Ach, Grüne, hört mal: Wenn ihr schon an die Steuern geht, müsst ihr sie senken: Ja wohl senken. Vor allem die Einkommenssteuer, bei Lohnempfänger auch Lohnsteuer genannt. Wahrscheinlich habt ihr noch nicht gemerkt, dass eine Menge von euch Klugscheißern längst auf diesem Einkommensniveau sind und eine Menge von den Leuten, die euch vielleicht noch wählen würden, auch.

Aber was höre ich da: Steuern erhöhen, indem Steuervorteile weggezaubert werden? Ein bisschen mit der Reichensteuer herumspielen?

Cicero hat es auf den Kern gebracht:

Doch um den Wähler und einen Wahlerfolg geht es bei den Grünen derzeit nicht … der Vorwahlkampf richtet sich also an die eigenen Leute und da gelten andere Gesetze. Vor allem gelten dort Steuererhöhungen als innerparteiliches Identitätsthema.


Die Links-Kabarettisten haben sich längst entschieden. Sie blasen süffisant ins locker-lachende Publikum der Fernsehkanäle, dass Grün-Wähler, so sie denn den Realos und damit Winfried Kretschmann folgten, am Ende „schwarz“ würden. Wahrscheinlich wird uns noch allen schwarz vor den Augen, wenn die rote Kollektivregierung einmal zur schrecklichen Gewissheit würde.
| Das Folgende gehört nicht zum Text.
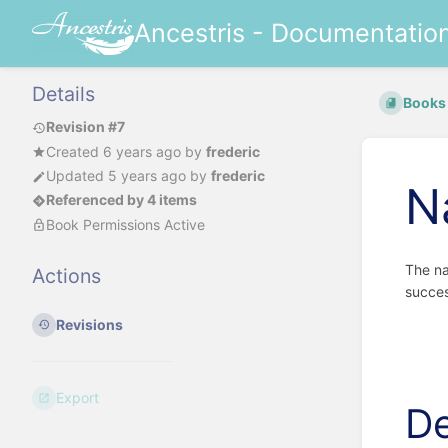
Ancestris - Documentatio
Details
Books
Revision #7
Created
6 years ago
by
frederic
Updated
5 years ago
by
frederic
N
Referenced by 4 items
Book Permissions Active
The na
Actions
succes
Revisions
Export
De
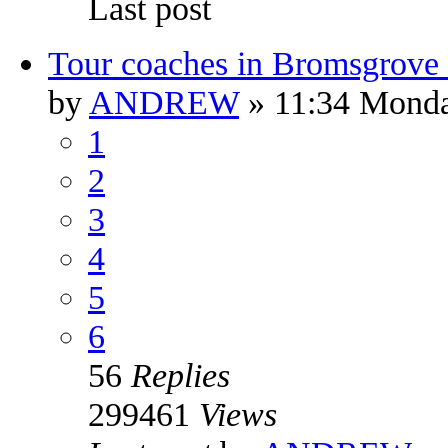
Last post
Tour coaches in Bromsgrove 
by
ANDREW
» 11:34 Monda
1
2
3
4
5
6
56
Replies
299461
Views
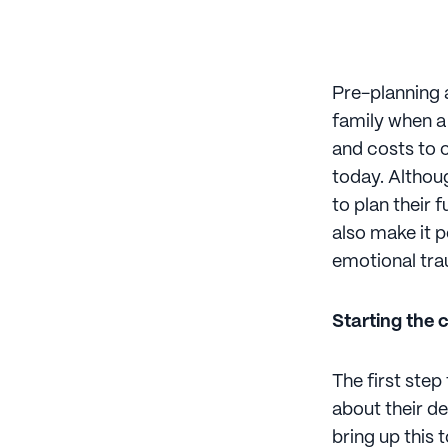
Pre-planning a
family when a
and costs to 
today. Althoug
to plan their 
also make it p
emotional tra
Starting the 
The first step
about their de
bring up this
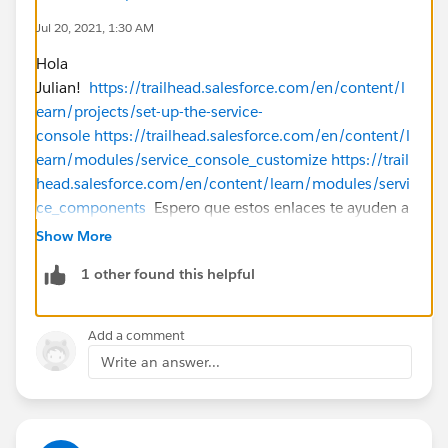
Jul 20, 2021, 1:30 AM
Hola
Julian!
https://trailhead.salesforce.com/en/content/l
earn/projects/set-up-the-service-
console
https://trailhead.salesforce.com/en/content/l
earn/modules/service_console_customize
https://trail
head.salesforce.com/en/content/learn/modules/servi
ce_components
Espero que estos enlaces te ayuden a
empezar!
Show More
1 other found this helpful
Add a comment
Write an answer...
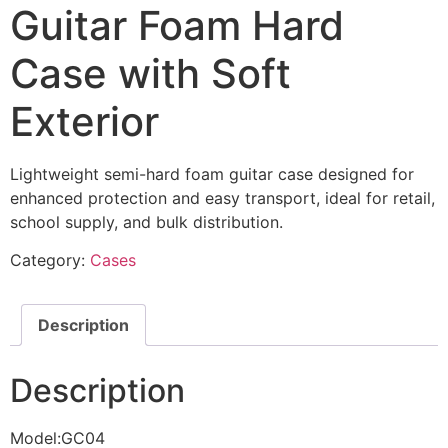
Guitar Foam Hard
Case with Soft
Exterior
Lightweight semi-hard foam guitar case designed for
enhanced protection and easy transport, ideal for retail,
school supply, and bulk distribution.
Category:
Cases
Description
Description
Model:GC04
Allerdings: Die Fundamentalisten in der Partei, unnachgiebig, unbeliebt, betonverkopft und stramm links ideologisiert, verlieren und verlieren und verlieren. Und Kretschmann hat gewonnen. Wäre es da nicht besser, sich an den einen strahlenden Gewinner anzuhängen, als an die vielen muffeligen Verlierer?